Friday, September 29, 2017

Microsoft MSIgnite 2017:How to get Office 365 to the next level with Brjann Brekkan

It is important that customers are configured with a single Identity or Tenant. You should look at the Identity as the Control Plane or the single source of truth. Azure Active Director “AD” has grow 30% in Year-over-Year growth to 12.8 million customers. In addition there are now 272,000 Apps in Azure AD. Ironically the most used application in Azure AD is Google Apps. Customers are using Azure AD to authenticate Google Services.

Azure AD is included with O365 so there is no additional cost. Identity in O365 consists of three different types of users:

  1. Cloud Identity: accounts live in O365 only
  2. Synchronized Identity: accounts sync with a local AD Server
  3. Federated Identity: Certificate based authentication based on an on premises deployment of AD Federation Service.

The Identity can be managed using several methods.

Password Hash Sync ensures you have the same password on-premises as in the cloud.
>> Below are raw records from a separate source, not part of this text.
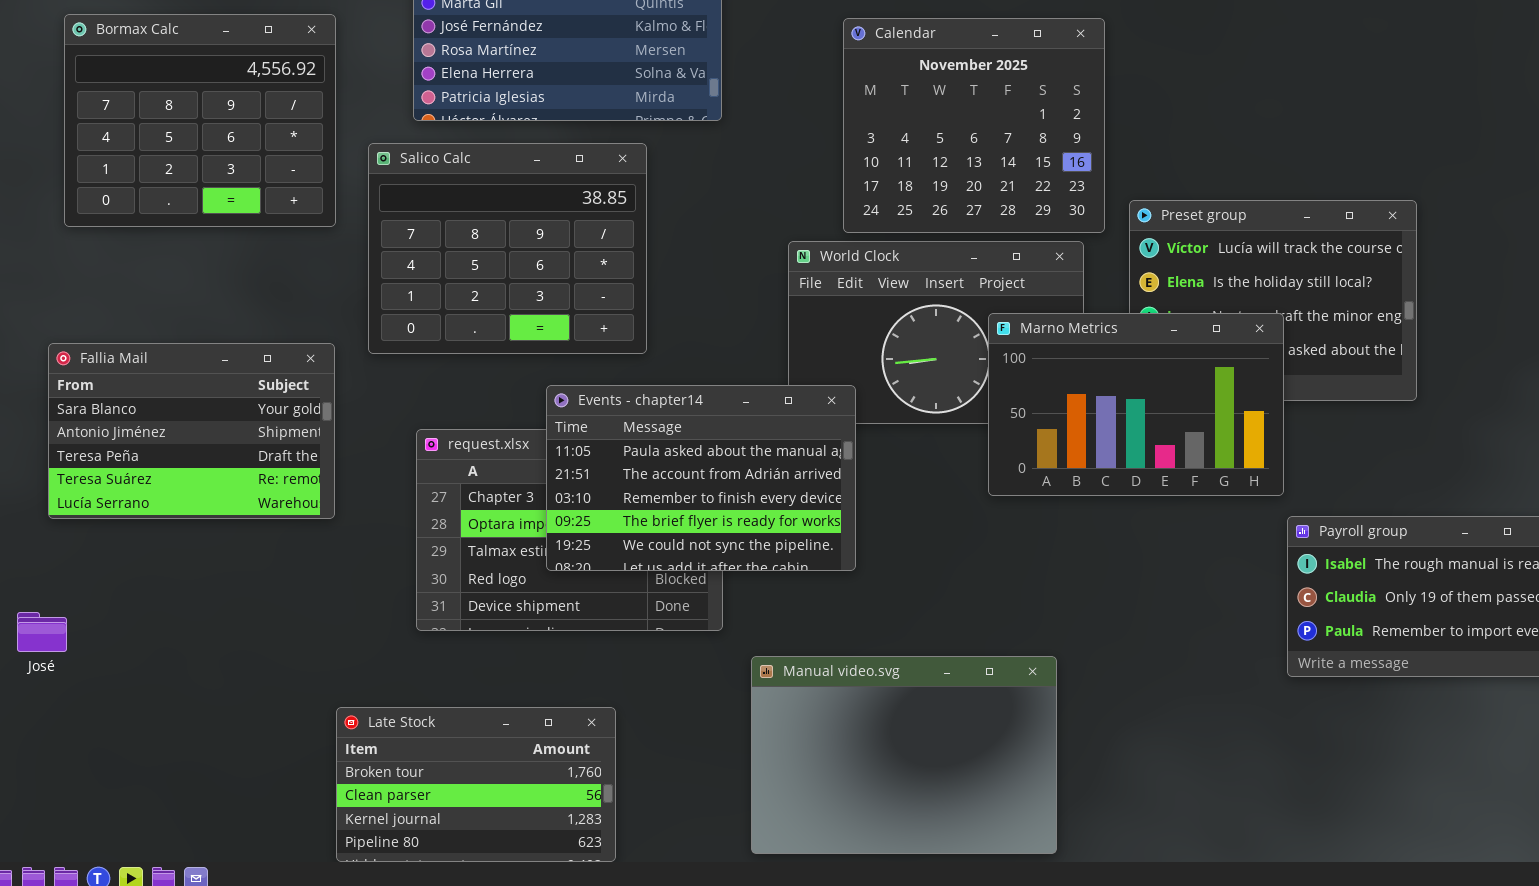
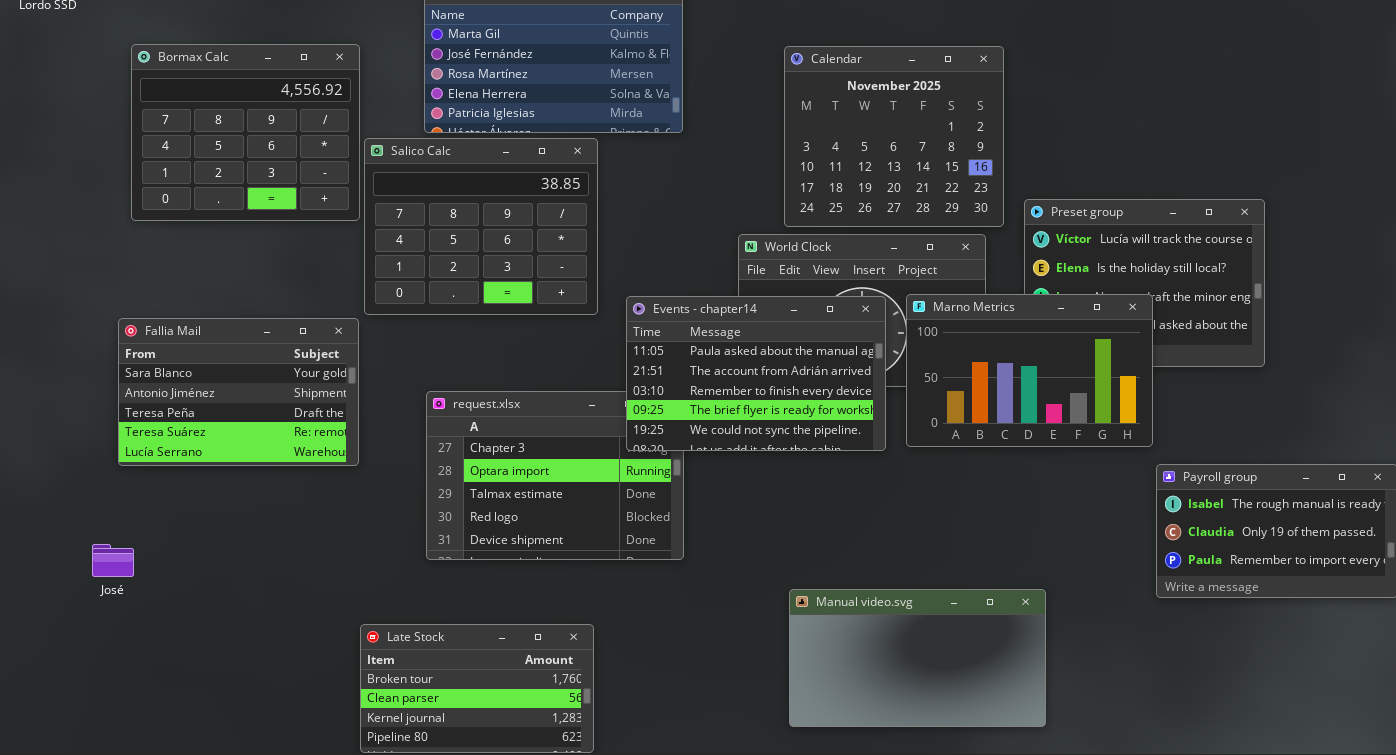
Salico Calc: [368,143,647,354] -> [364,138,598,315], moved
Events - chapter14: [546,385,856,571] -> [626,296,886,451], moved
Manual video.svg: [751,656,1057,854] -> [789,589,1046,727], moved, resized

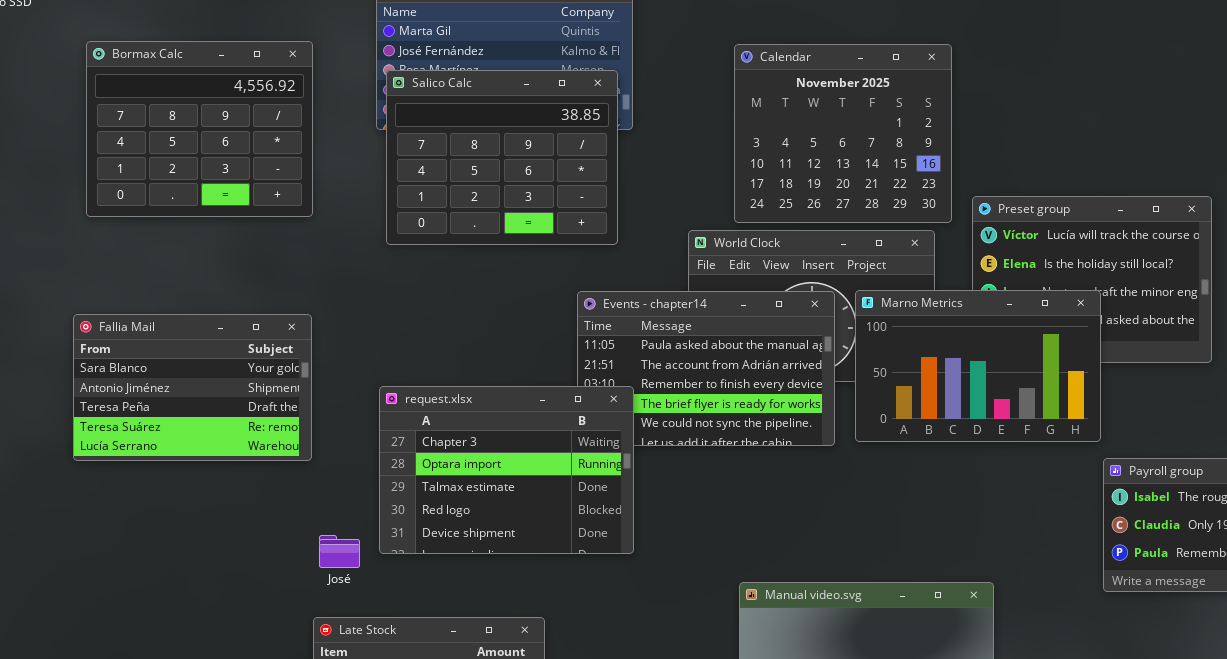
Salico Calc: [364,138,598,315] -> [386,70,618,245], moved
request.xlsx: [426,391,684,560] -> [379,386,634,554], raised
José: [92,544,134,577] -> [319,535,360,568], moved

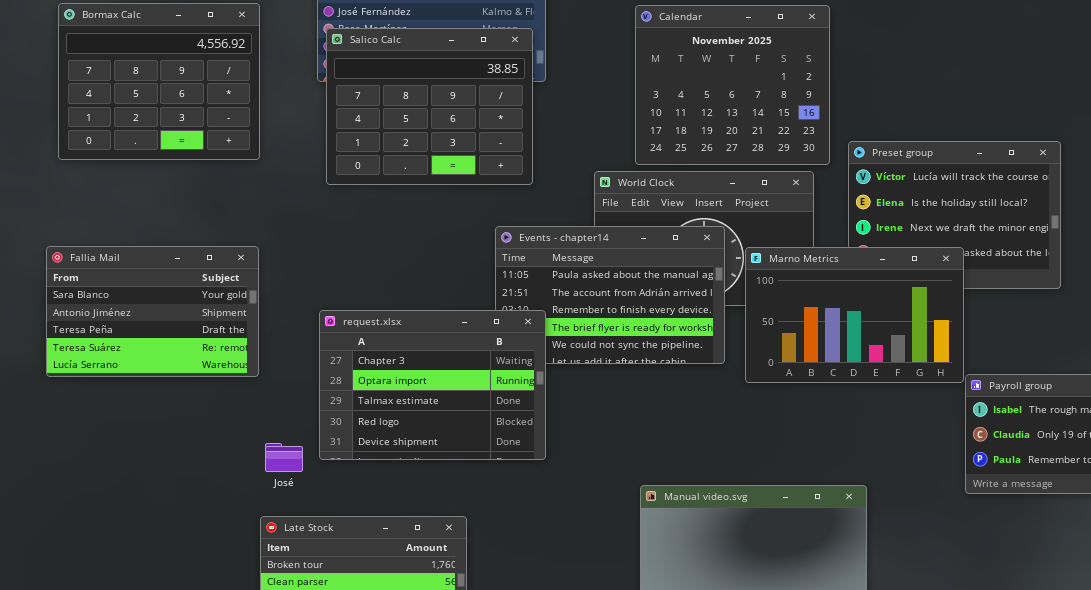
Marno Metrics: [855,290,1101,442] -> [745,247,964,383], moved

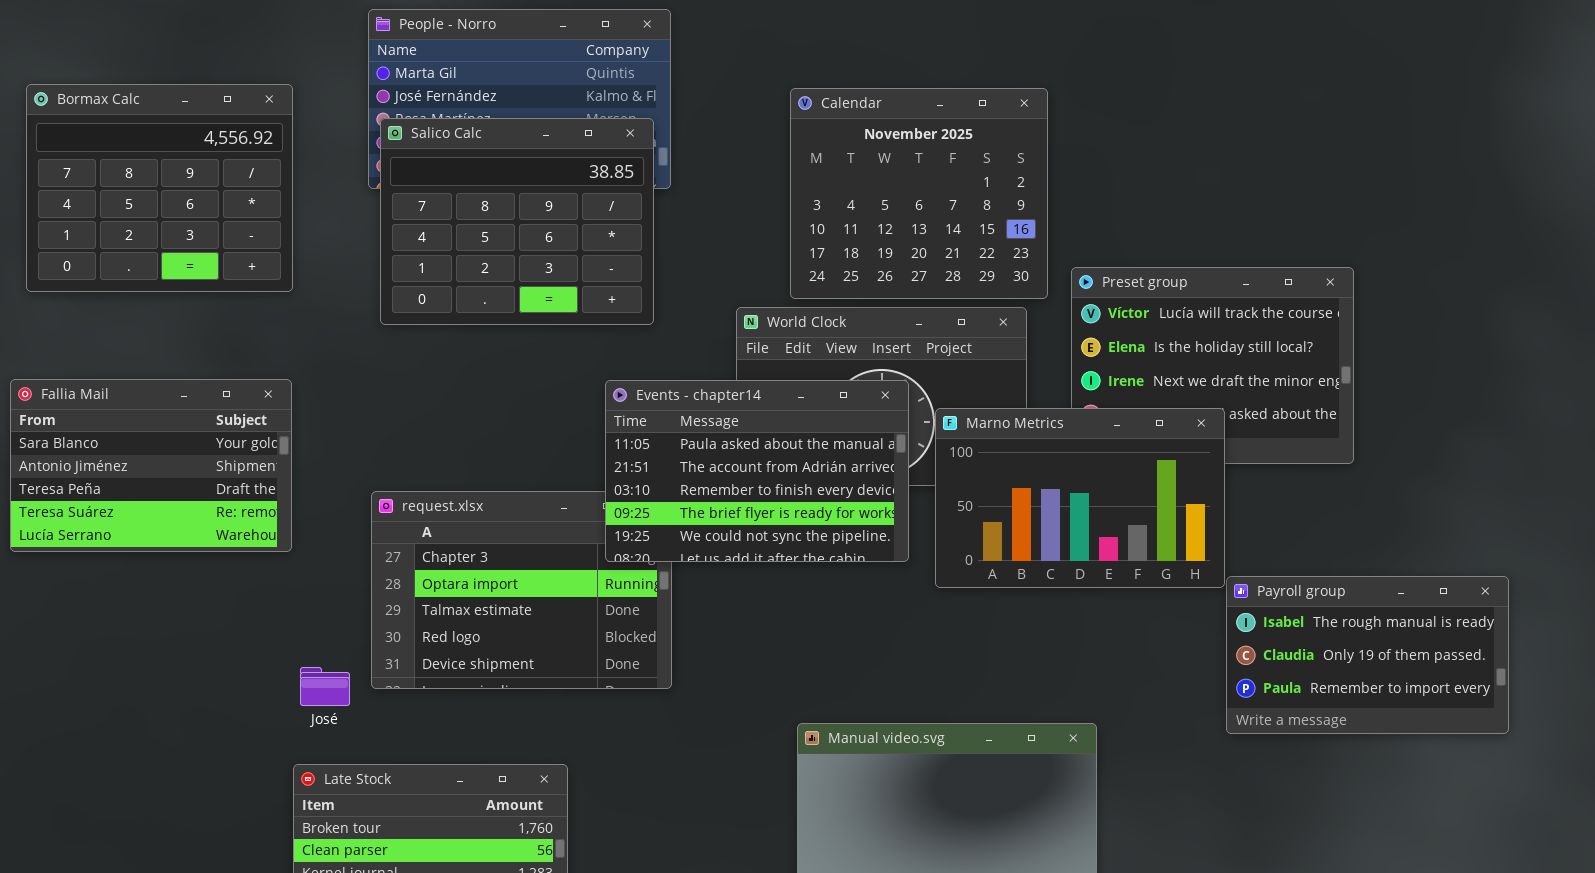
Events - chapter14: [495,226,725,364] -> [605,380,909,562], raised
Fallia Mail: [46,246,259,377] -> [10,379,292,552], moved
The con to Hash sync is that disabled or user edits are not updated until the sync cycle is complete. In hash sync the hashes on-prem are not identical to those in the cloud but the passwords are the same.

Pass-through Authentication You still have the same password but passwords remain on-premises. There is a Pass-through Agent “PTA” agent that gets installed on your enterprise AD server. THE PTA Agent handles the queuing of requests from Azure AD and sends the validations back once authenticated.
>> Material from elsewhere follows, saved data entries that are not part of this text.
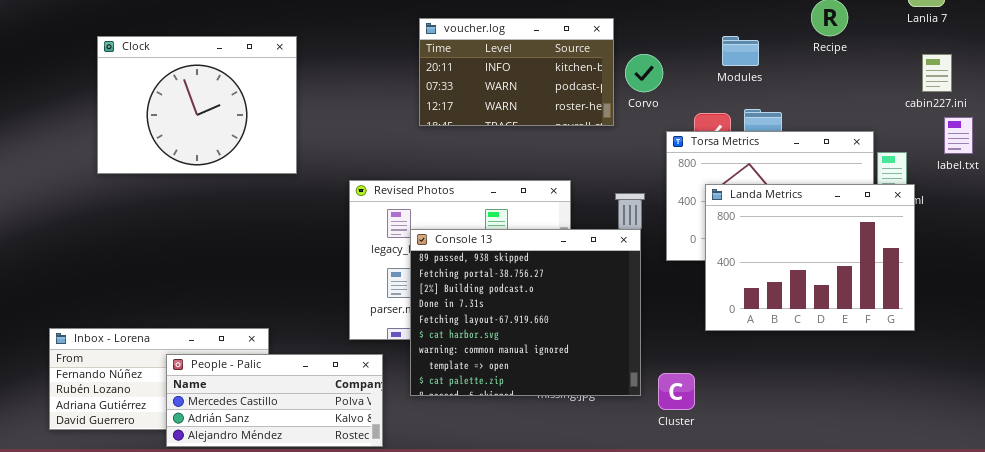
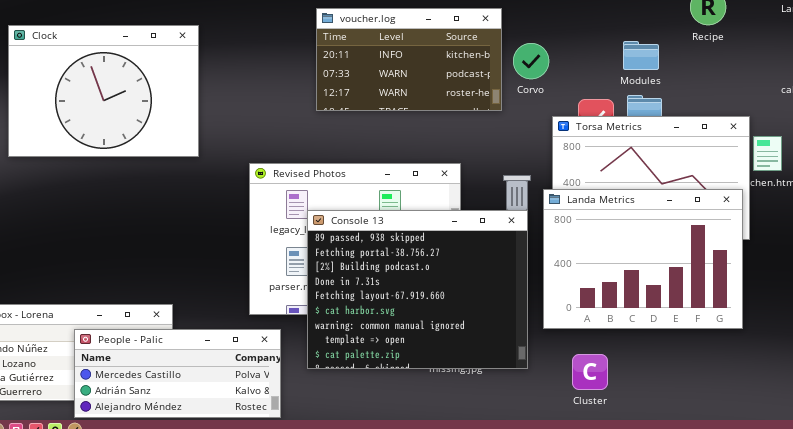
Modules: [722,36,759,66] -> [623,41,659,70], moved
Landa Metrics: [705,184,915,331] -> [543,189,743,329], moved
Cluster: [658,373,695,410] -> [572,354,608,390], moved

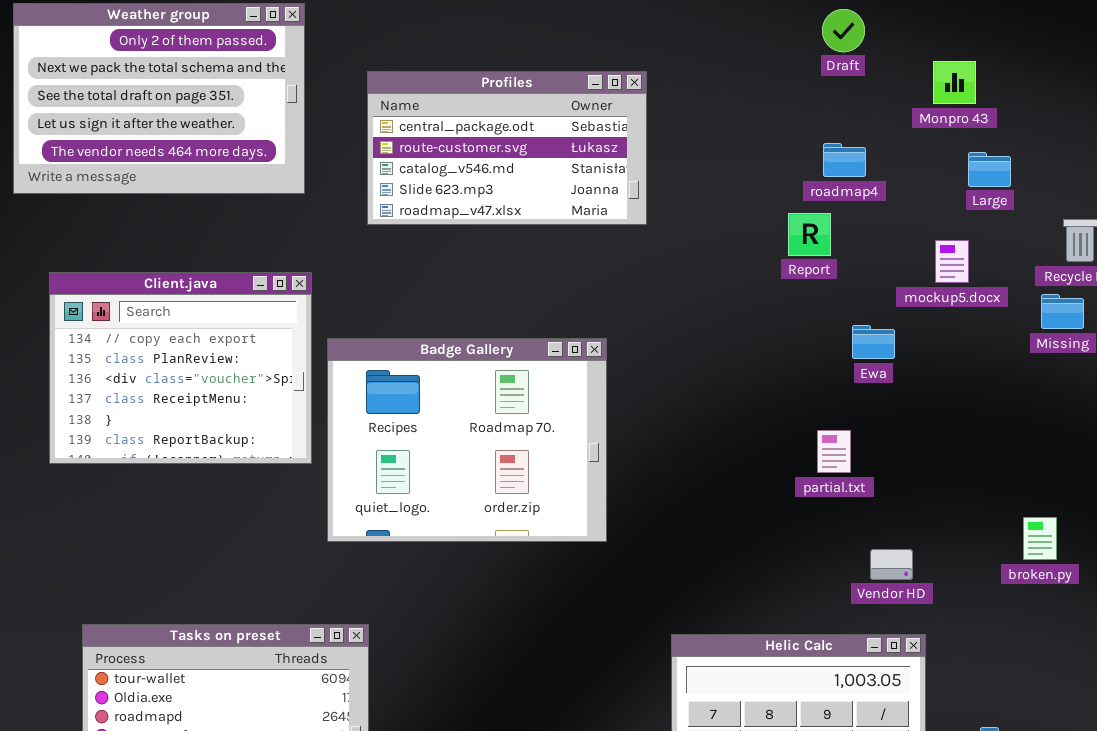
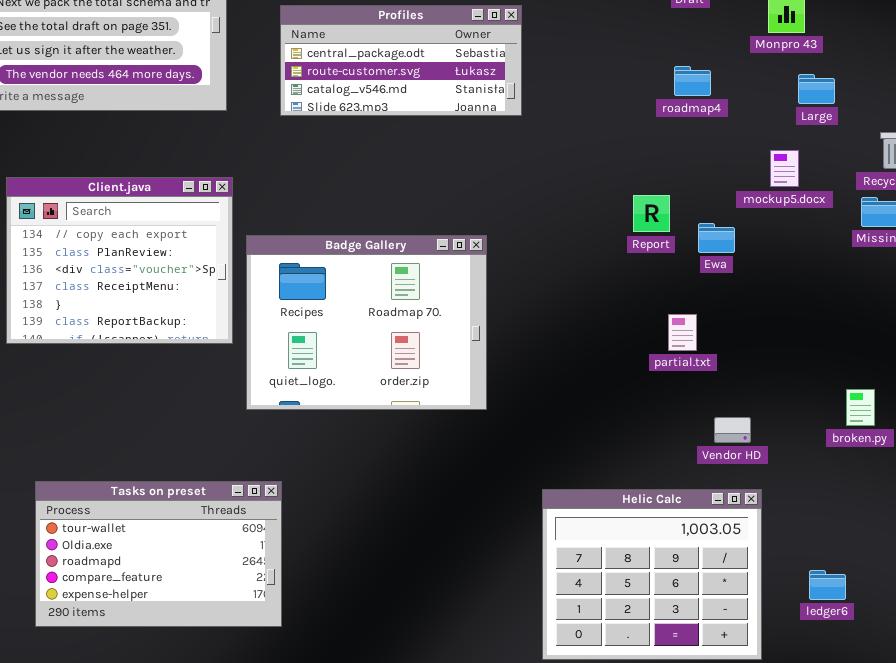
Profiles: [367,71,647,225] -> [280,5,522,116], resized
Report: [788,213,831,256] -> [633,195,670,232], moved

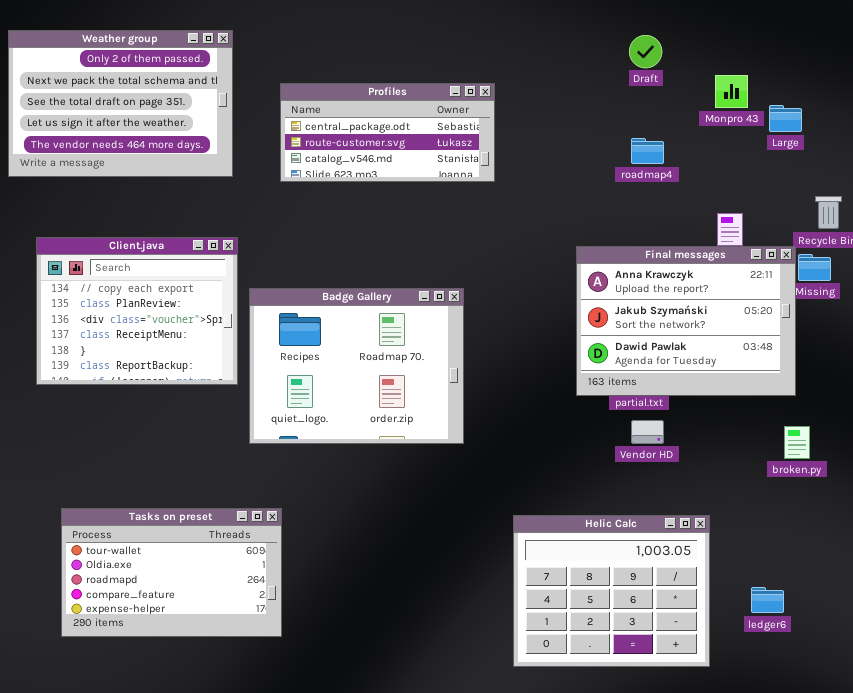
Large: [798,74,835,104] -> [769,105,802,132], moved
Final messages: none -> [576,246,796,396], opened
Vendor HD: [714,417,751,443] -> [631,420,664,444], moved

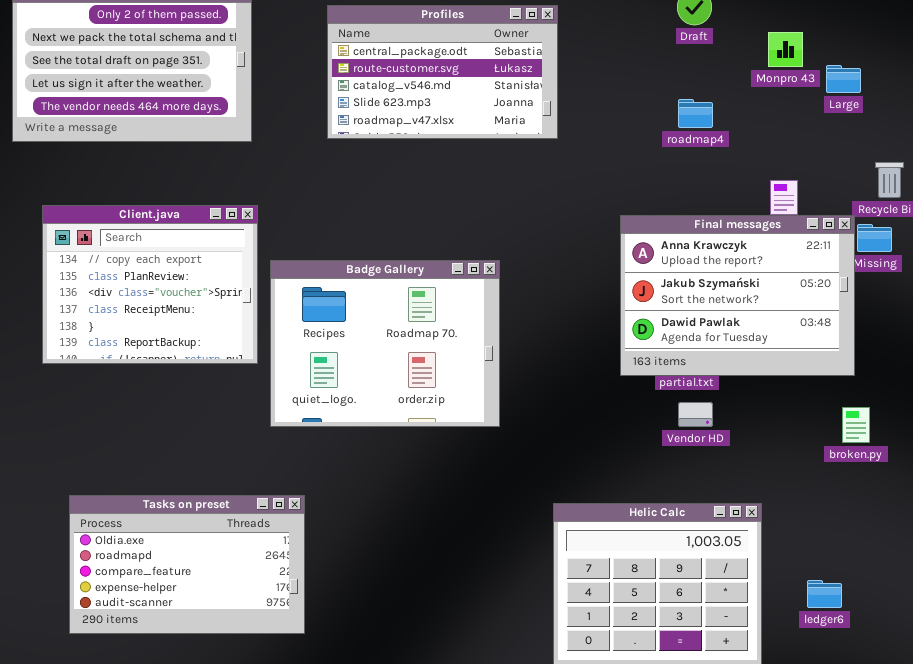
Profiles: [280,83,495,182] -> [327,5,558,139], moved, resized
Tasks on preset: [61,508,282,637] -> [69,495,305,634], scrolled down 1 row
Seamless Single Sign-On works with both Password Hash Sync and Pass-through Authentication. This is done with no additional requirement onsite. SSO is enabled during the installation of AD Connect.

You do not need more than on Azure AD if you have more than one AD on premises. One Azure AD can support hundreds of unique domain names. You can also mix cloud only accounts and on prem synchronized accounts. You can use PowerShell Graph API vs. AD Connect to synchronize and manage users and groups but it is much more difficult. AD Connect is necessary for Hybrid Exchange however.

There are six general use cases for Azure AD:

  1. Employee Secure Access to Applications
  2. To leverage Dynamic Groups for automated application deployment. Dynamic groups allow move, join and leave workflow processes
  3. To federate access for Business-to-Business communication and collaboration (included in Azure AD, 1 license enables 5 collaborations)
  4. Advanced threat and Identity protection. This is enabled through conditional access based on device compliance.
  5. To Abide by Governance and Compliance industry regulations. Access Review is in public review which identifies accounts that have not accessed the system for a while and prompts the administrator to review them.
  6. To leverage O365 as an application development platform

With AD Premium you get AD Connect Health, Dynamic Group memberships, Multi-Factor Authentication for all objects that can be applied when needed vs always on. In addition there is a better overall end user experience.